Data in this exercise →
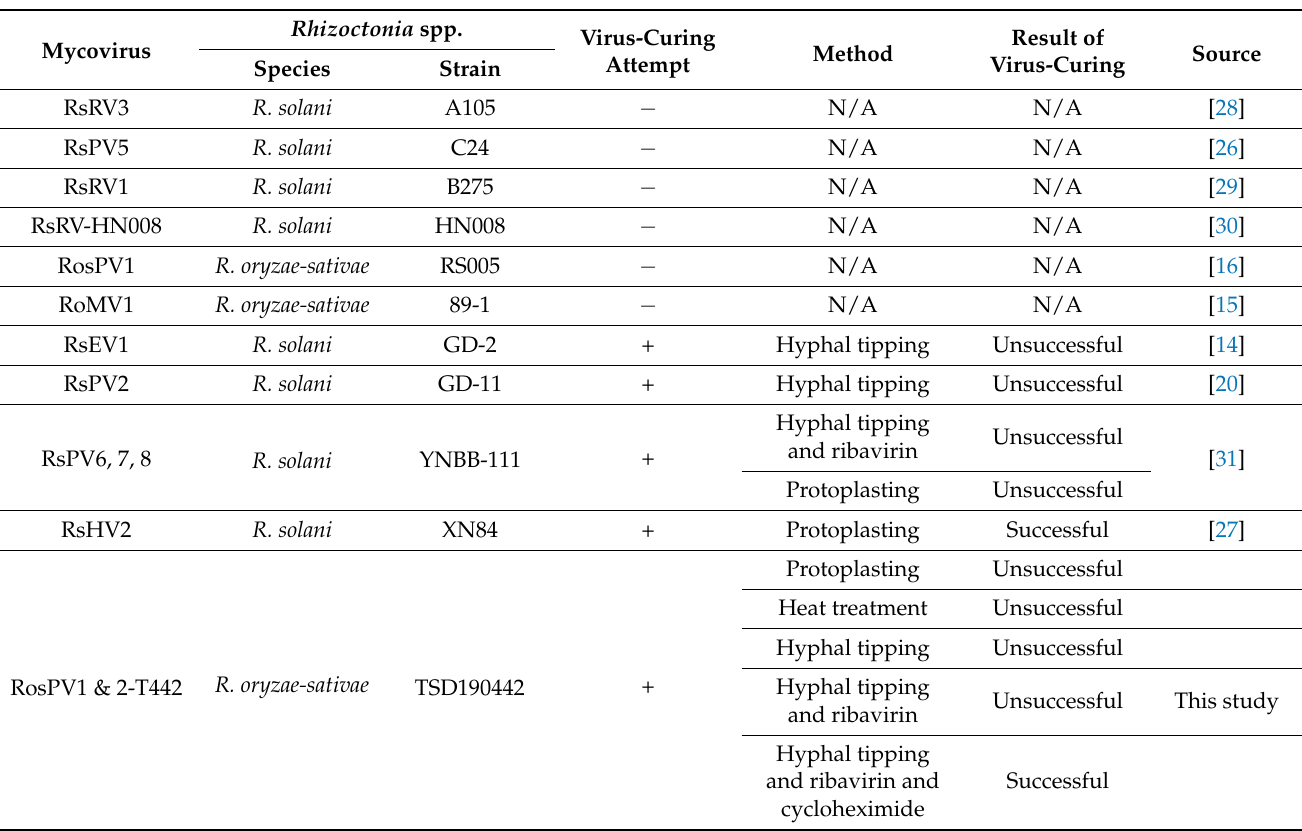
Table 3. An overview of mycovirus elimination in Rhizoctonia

--

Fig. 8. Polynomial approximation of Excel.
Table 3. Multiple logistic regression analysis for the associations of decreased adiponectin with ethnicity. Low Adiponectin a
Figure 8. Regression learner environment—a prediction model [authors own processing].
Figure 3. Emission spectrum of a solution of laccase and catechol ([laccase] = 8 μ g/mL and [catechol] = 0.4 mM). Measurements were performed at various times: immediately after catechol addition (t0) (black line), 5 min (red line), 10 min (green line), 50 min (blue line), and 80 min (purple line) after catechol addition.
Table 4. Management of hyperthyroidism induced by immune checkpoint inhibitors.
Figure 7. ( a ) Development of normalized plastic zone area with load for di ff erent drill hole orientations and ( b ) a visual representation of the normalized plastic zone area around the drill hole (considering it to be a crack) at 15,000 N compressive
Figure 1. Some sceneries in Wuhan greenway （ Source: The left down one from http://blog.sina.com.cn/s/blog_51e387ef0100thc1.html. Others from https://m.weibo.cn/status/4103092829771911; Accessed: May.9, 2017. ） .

Problem to solve → Which lines contain "with"? Copy each of them from the listing.

Answer to the exercise →
Table 3. Multiple logistic regression analysis for the associations of decreased adiponectin with ethnicity. Low Adiponectin a
Figure 7. ( a ) Development of normalized plastic zone area with load for di ff erent drill hole orientations and ( b ) a visual representation of the normalized plastic zone area around the drill hole (considering it to be a crack) at 15,000 N compressive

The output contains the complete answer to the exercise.